Chicago Sun-Times, The Southtown Star
By Terrance Peacock
Family, friends, fellow teachers and school district board members filled the music room at Gwendolyn Brooks Middle School in Harvey on Wednesday to celebrate one teacher who has touched many students’ lives and present him with an award that shows him that his work is not overlooked.
In front of a crowd of about 200 people, Roosevelt Griffin received the Golden Apple Award for excellence in teaching. Griffin was one out of 10 fourth- to eighth-grade teachers to receive the award throughout the Chicago metropolitan area.
The Golden Apple Award recognizes and honors outstanding teachers for their contributions to building a stronger, better-educated citizenry. Along with the award, Griffin will receive a tuition-free, spring quarter sabbatical to study at Northwestern University and a $3,000 cash award.
Born and raised in Harvey and a former student at Brooks, Griffin has been the music director there since 2004, after graduating from Northern Illinois University with a bachelor’s degree in music performance and receiving an Illinois Teaching Certificate in instrumental music.
Griffin said receiving the Golden Apple Award gives him the opportunity to represent every student that he is able to teach in the classroom.
“I realize the award has nothing to do with me,” Roosevelt said. “It’s really to bring attention to the students and to the parents who work their tails off.”
Griffin said he realizes residents of Harvey may receive negative criticism and he hopes this award can bring positivity to the community.

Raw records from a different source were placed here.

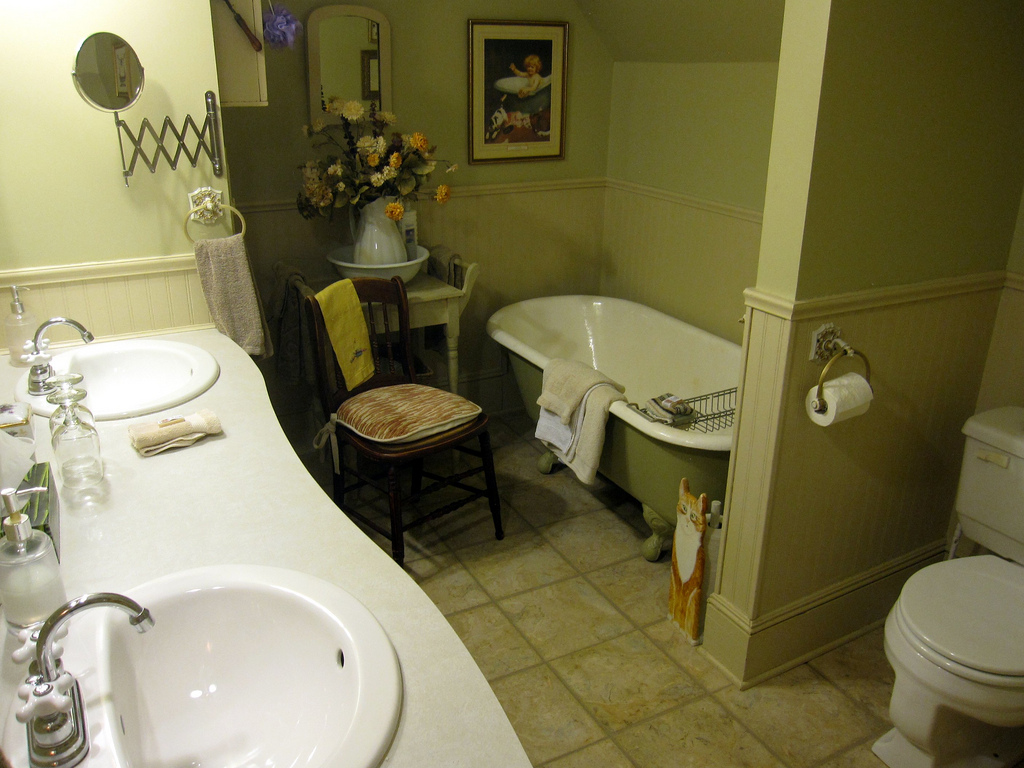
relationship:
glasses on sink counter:
[35, 363, 116, 526] [27, 314, 531, 762]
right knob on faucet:
[18, 610, 68, 671] [12, 592, 153, 765]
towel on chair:
[314, 278, 375, 391] [284, 262, 513, 569]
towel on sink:
[122, 404, 231, 465] [17, 329, 229, 436]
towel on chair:
[310, 271, 380, 397] [310, 273, 516, 589]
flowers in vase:
[289, 76, 464, 232] [340, 191, 420, 272]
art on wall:
[457, 7, 572, 170] [209, 1, 616, 421]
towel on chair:
[310, 271, 380, 397] [295, 268, 516, 577]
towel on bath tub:
[531, 353, 625, 481] [478, 290, 747, 561]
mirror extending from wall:
[71, 32, 223, 187] [0, 7, 238, 338]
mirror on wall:
[71, 29, 232, 177] [0, 7, 238, 338]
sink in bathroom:
[17, 564, 400, 765] [7, 9, 1021, 764]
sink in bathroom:
[19, 336, 218, 421] [7, 9, 1021, 764]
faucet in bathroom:
[12, 592, 153, 765] [7, 9, 1021, 764]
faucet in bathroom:
[17, 316, 95, 394] [7, 9, 1021, 764]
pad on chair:
[318, 376, 481, 446] [295, 268, 516, 577]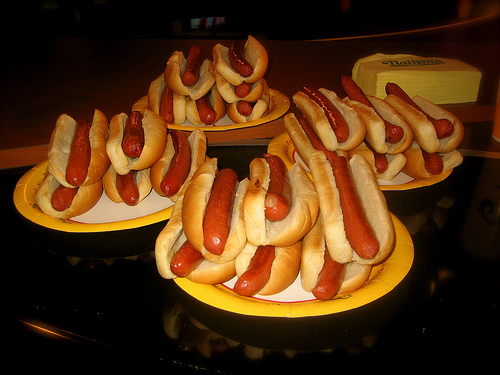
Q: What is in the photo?
A: Hot dogs.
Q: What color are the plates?
A: Yellow.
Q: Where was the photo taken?
A: Near some hot dogs.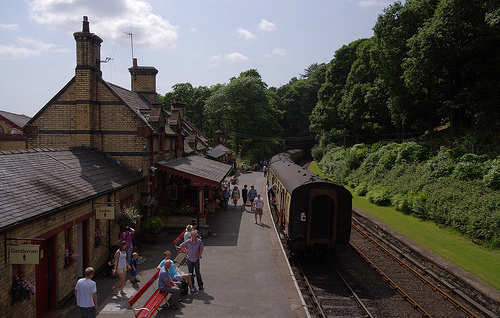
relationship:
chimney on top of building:
[66, 20, 128, 88] [46, 56, 227, 180]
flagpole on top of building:
[128, 30, 139, 67] [0, 15, 235, 317]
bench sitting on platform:
[127, 257, 184, 314] [73, 217, 216, 304]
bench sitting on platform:
[167, 225, 185, 251] [73, 217, 216, 304]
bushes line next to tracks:
[313, 141, 498, 240] [284, 208, 499, 316]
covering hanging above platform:
[165, 157, 235, 185] [159, 178, 213, 225]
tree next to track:
[201, 66, 289, 171] [355, 209, 481, 305]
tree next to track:
[155, 81, 226, 132] [355, 209, 481, 305]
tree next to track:
[270, 74, 320, 144] [355, 209, 481, 305]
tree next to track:
[308, 37, 372, 144] [355, 209, 481, 305]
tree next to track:
[397, 0, 497, 135] [355, 209, 481, 305]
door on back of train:
[310, 192, 336, 237] [268, 140, 376, 266]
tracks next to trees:
[359, 215, 462, 315] [295, 24, 499, 224]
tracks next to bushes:
[359, 215, 462, 315] [362, 152, 481, 210]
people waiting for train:
[228, 182, 269, 223] [273, 147, 355, 252]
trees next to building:
[218, 7, 495, 169] [66, 43, 237, 218]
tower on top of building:
[71, 14, 103, 76] [23, 74, 234, 237]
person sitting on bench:
[152, 260, 185, 309] [125, 253, 193, 316]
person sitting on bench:
[156, 249, 200, 295] [125, 253, 193, 316]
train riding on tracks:
[263, 143, 353, 255] [306, 208, 498, 314]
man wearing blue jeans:
[181, 229, 204, 294] [184, 257, 206, 295]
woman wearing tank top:
[112, 237, 129, 298] [117, 249, 127, 269]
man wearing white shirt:
[72, 276, 100, 309] [74, 275, 100, 308]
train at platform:
[265, 147, 355, 253] [61, 169, 308, 318]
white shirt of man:
[63, 272, 108, 303] [54, 255, 114, 306]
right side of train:
[253, 168, 297, 240] [245, 110, 381, 296]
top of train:
[268, 147, 340, 184] [265, 147, 355, 253]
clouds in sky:
[121, 6, 255, 70] [148, 6, 365, 78]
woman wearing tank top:
[110, 239, 132, 295] [113, 247, 128, 269]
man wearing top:
[155, 263, 191, 300] [151, 260, 196, 292]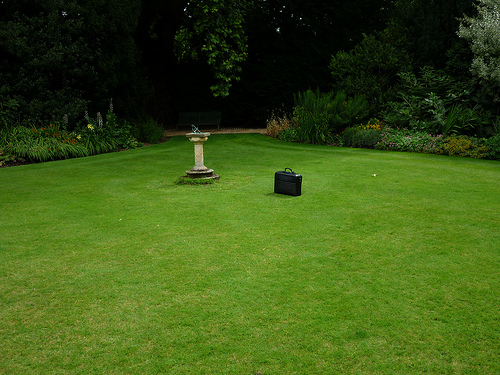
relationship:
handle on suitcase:
[281, 167, 295, 172] [274, 167, 301, 196]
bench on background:
[170, 111, 224, 131] [5, 99, 487, 159]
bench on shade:
[158, 103, 244, 125] [58, 90, 369, 130]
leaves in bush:
[387, 128, 469, 155] [253, 99, 493, 166]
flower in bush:
[87, 122, 97, 131] [1, 122, 141, 159]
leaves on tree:
[201, 20, 232, 60] [171, 0, 250, 98]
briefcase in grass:
[273, 167, 302, 196] [334, 173, 482, 335]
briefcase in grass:
[266, 166, 311, 207] [2, 132, 498, 372]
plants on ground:
[265, 2, 499, 159] [1, 125, 499, 372]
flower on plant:
[86, 120, 96, 131] [4, 95, 149, 175]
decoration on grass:
[179, 130, 220, 183] [2, 132, 498, 372]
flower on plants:
[87, 122, 97, 131] [9, 112, 134, 171]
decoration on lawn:
[178, 124, 220, 183] [12, 158, 464, 371]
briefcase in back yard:
[273, 167, 302, 196] [96, 133, 404, 311]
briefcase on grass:
[273, 167, 302, 196] [2, 132, 498, 372]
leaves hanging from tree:
[8, 6, 498, 163] [161, 12, 278, 140]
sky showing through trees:
[271, 5, 306, 38] [138, 3, 390, 130]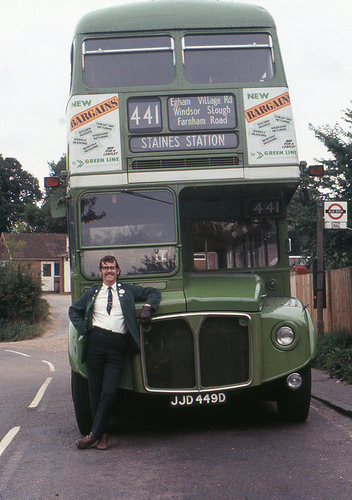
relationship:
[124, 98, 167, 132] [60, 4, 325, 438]
number on bus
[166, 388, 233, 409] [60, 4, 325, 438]
license plate on bus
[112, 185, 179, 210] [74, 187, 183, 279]
wiper on windshield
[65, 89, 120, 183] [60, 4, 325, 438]
advertising on bus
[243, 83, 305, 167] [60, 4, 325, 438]
advertising on bus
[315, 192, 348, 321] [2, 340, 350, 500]
sign by road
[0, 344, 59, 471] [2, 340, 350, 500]
lines on road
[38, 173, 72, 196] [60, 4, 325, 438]
turn signal on bus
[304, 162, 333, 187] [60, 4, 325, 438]
turn signal on bus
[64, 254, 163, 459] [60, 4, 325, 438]
driver leaning on bus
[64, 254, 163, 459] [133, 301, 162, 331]
driver wearing glove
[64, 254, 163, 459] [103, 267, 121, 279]
driver has mustache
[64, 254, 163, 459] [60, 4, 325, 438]
driver leans on bus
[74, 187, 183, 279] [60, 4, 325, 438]
windshield of bus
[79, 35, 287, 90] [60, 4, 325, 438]
windshield on bus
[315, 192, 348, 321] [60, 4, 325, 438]
sign by bus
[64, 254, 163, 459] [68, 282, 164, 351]
driver wears jacket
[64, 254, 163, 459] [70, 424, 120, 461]
driver has feet crossed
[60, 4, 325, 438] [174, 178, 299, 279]
bus has no window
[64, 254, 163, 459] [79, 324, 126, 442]
driver has pants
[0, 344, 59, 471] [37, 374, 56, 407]
lines have edge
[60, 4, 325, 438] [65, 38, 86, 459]
bus has edge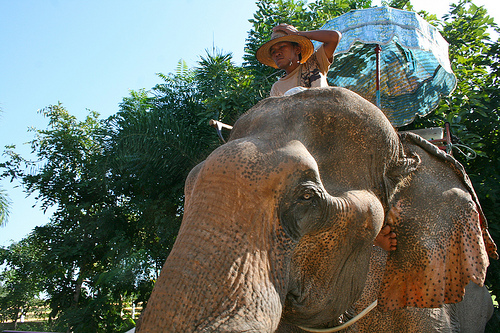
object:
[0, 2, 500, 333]
tree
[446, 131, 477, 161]
ground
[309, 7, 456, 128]
umbrella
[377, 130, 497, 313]
ear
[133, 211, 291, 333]
trunk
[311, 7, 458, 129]
blue umbrella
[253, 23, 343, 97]
man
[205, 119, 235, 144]
ax tool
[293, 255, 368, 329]
skin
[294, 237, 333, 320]
chin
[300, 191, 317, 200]
eye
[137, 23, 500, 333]
person/hat/elephant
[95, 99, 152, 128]
leaves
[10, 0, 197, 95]
blue sky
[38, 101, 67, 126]
tree leaves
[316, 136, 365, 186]
skin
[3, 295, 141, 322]
fence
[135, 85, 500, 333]
elephant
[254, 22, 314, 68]
hat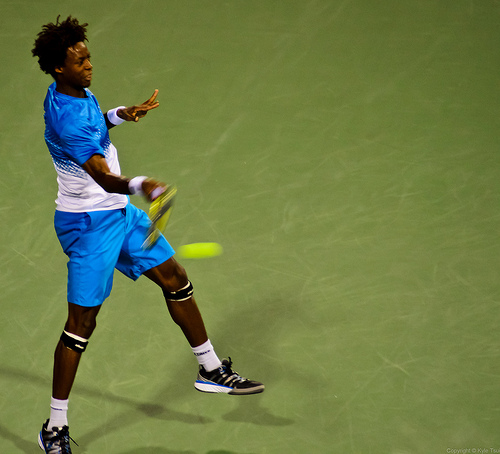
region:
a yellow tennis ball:
[175, 235, 226, 264]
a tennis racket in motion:
[141, 180, 178, 259]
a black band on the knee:
[55, 326, 94, 352]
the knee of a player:
[164, 263, 192, 288]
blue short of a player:
[66, 225, 120, 301]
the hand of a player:
[123, 90, 169, 124]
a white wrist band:
[106, 101, 123, 121]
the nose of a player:
[83, 60, 94, 70]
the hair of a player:
[36, 21, 73, 56]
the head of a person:
[31, 20, 101, 87]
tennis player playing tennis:
[35, 22, 260, 424]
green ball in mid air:
[184, 233, 221, 259]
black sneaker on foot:
[194, 365, 272, 401]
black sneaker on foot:
[31, 417, 98, 452]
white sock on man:
[194, 334, 224, 364]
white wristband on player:
[127, 168, 155, 196]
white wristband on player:
[102, 93, 124, 123]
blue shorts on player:
[58, 198, 185, 293]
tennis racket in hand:
[145, 187, 188, 257]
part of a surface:
[396, 300, 409, 310]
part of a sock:
[206, 358, 211, 373]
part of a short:
[67, 262, 87, 278]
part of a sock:
[198, 343, 202, 352]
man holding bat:
[126, 168, 179, 253]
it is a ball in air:
[174, 232, 225, 267]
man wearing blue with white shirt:
[26, 80, 137, 211]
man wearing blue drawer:
[39, 194, 182, 308]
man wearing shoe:
[41, 358, 283, 453]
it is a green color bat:
[144, 183, 181, 259]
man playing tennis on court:
[21, 18, 303, 452]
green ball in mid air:
[173, 230, 219, 264]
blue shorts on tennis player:
[47, 215, 178, 290]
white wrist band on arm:
[120, 168, 147, 190]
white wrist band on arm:
[105, 99, 130, 135]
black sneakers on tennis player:
[193, 350, 283, 405]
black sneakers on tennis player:
[25, 407, 69, 449]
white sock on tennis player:
[185, 328, 228, 368]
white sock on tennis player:
[45, 388, 77, 410]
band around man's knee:
[170, 274, 199, 304]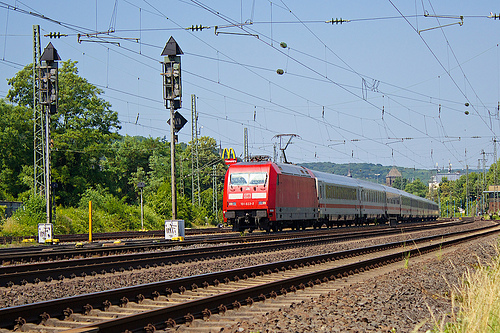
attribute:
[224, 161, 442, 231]
train — red, long, gray, silver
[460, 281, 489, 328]
grass — yellow, long, dry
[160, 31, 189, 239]
pole — metal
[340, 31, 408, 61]
sky — blue, clear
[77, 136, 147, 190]
trees — green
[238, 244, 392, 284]
tracks — metal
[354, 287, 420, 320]
gravel — gray, brown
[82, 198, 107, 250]
pole — yellow, short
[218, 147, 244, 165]
sign — yellow, red, white, giant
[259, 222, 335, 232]
wheels — black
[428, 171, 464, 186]
roof — blue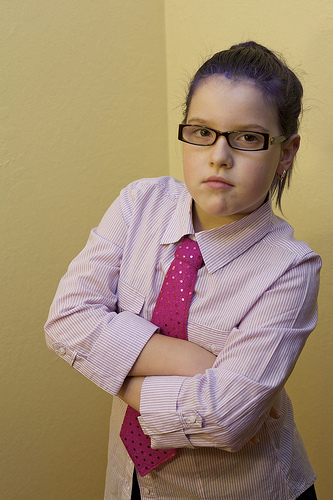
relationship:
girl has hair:
[42, 40, 324, 499] [181, 42, 308, 215]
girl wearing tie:
[42, 40, 324, 499] [119, 236, 204, 471]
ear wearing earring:
[276, 132, 300, 175] [275, 167, 286, 179]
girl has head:
[42, 40, 323, 493] [155, 50, 306, 256]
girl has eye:
[42, 40, 324, 499] [241, 132, 263, 142]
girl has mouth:
[42, 40, 324, 499] [200, 174, 235, 189]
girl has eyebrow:
[42, 40, 324, 499] [237, 123, 270, 132]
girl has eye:
[42, 40, 323, 493] [238, 130, 260, 145]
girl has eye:
[42, 40, 323, 493] [192, 125, 209, 135]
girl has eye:
[42, 40, 323, 493] [235, 133, 255, 141]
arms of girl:
[52, 308, 235, 416] [80, 44, 299, 477]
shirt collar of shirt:
[159, 179, 266, 275] [39, 171, 319, 497]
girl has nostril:
[42, 40, 324, 499] [219, 161, 229, 168]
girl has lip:
[42, 40, 324, 499] [204, 175, 231, 184]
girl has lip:
[42, 40, 324, 499] [204, 181, 232, 188]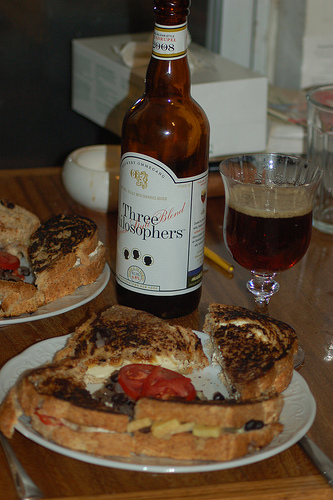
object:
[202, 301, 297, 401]
bread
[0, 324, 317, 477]
plate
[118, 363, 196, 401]
tomato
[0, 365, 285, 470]
sandwich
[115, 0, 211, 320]
bottle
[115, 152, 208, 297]
label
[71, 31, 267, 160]
box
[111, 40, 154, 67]
tissues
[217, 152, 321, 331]
glass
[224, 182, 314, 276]
beer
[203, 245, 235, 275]
pencil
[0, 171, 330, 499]
table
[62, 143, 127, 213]
dish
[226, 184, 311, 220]
foam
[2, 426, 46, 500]
silverware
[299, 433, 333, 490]
handle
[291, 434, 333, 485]
utensil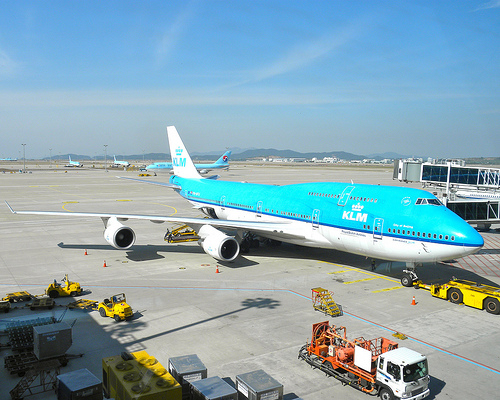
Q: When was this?
A: Daytime.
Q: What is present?
A: A plane.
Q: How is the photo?
A: Clear.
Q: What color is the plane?
A: Blue.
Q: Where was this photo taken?
A: At an airport.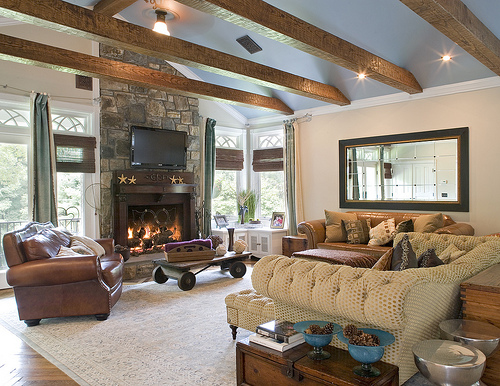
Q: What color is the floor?
A: Brown.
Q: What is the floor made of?
A: Wood.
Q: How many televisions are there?
A: One.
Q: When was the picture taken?
A: Daytime.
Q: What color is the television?
A: Black.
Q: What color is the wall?
A: White.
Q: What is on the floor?
A: The rug.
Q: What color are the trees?
A: Green.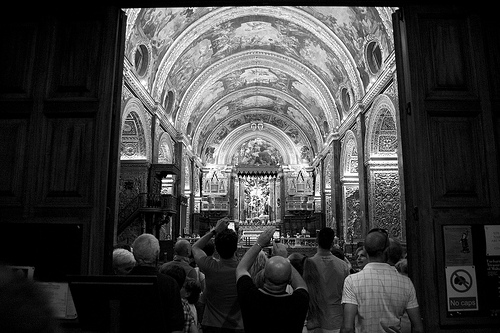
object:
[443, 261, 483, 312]
sign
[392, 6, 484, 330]
wall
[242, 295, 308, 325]
back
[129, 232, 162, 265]
head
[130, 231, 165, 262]
hair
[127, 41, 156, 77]
hole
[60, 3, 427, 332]
doorway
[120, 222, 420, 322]
crowd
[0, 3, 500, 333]
church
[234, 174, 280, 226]
back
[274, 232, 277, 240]
picture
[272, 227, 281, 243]
camera phone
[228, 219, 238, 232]
camera phone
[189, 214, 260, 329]
man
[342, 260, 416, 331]
shirt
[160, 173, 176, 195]
light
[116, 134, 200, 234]
wall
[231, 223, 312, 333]
man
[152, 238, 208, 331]
man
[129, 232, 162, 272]
hair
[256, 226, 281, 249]
hands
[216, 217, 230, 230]
hands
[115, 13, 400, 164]
ceiling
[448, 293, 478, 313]
writing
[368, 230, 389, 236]
glasses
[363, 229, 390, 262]
person's head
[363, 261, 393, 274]
collar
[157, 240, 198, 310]
people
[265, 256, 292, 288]
bald head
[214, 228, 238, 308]
back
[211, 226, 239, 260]
person's head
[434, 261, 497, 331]
hat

“My goal is to stand tall and say, ‘Look, I’m a product of Harvey, and this is our goal in life, to make a difference in the world, to give back and to serve,’ ” Griffin said.
John Chomiak, chief financial officer of the Golden Apple Foundation said the Golden Apple Award for excellence in teaching has been passed out for over 25 years and this year there were more than 600 nominations.
Out of those 600 nominations, about 300 filled out the application, Chomiak said. From there, volunteers studied the applications and decided who were the 30 best, then traveled to the schools and observed the teachers. From there, the Golden Apple Foundation narrowed the field from 30 to 10.
Stacey Bolton, a board member of the Golden Apple Foundation, said what made Griffin stand out as a front-runner to receive the award not only was the fact that his band is rated one of the top bands in the state yearly but also the fact that he makes a difference with the students.
“He’s imparting not just musical wisdom, knowledge and instruction, he’s also imparting things like self-esteem and those intangibles that kids need these days,” Bolton said. “He’s respected by his colleagues, he’s respected within the industry of teachers in music throughout the state, and most importantly, he’s loved by his kids.”
Griffin said he wouldn’t mind if his students don’t pursue music after taking his class, but he said he teaches so his students can use music as an avenue.
“I tell the students, ‘Your responsibility is not to play a couple of notes but to be your best so you can inspire someone else,’ ” Griffin said.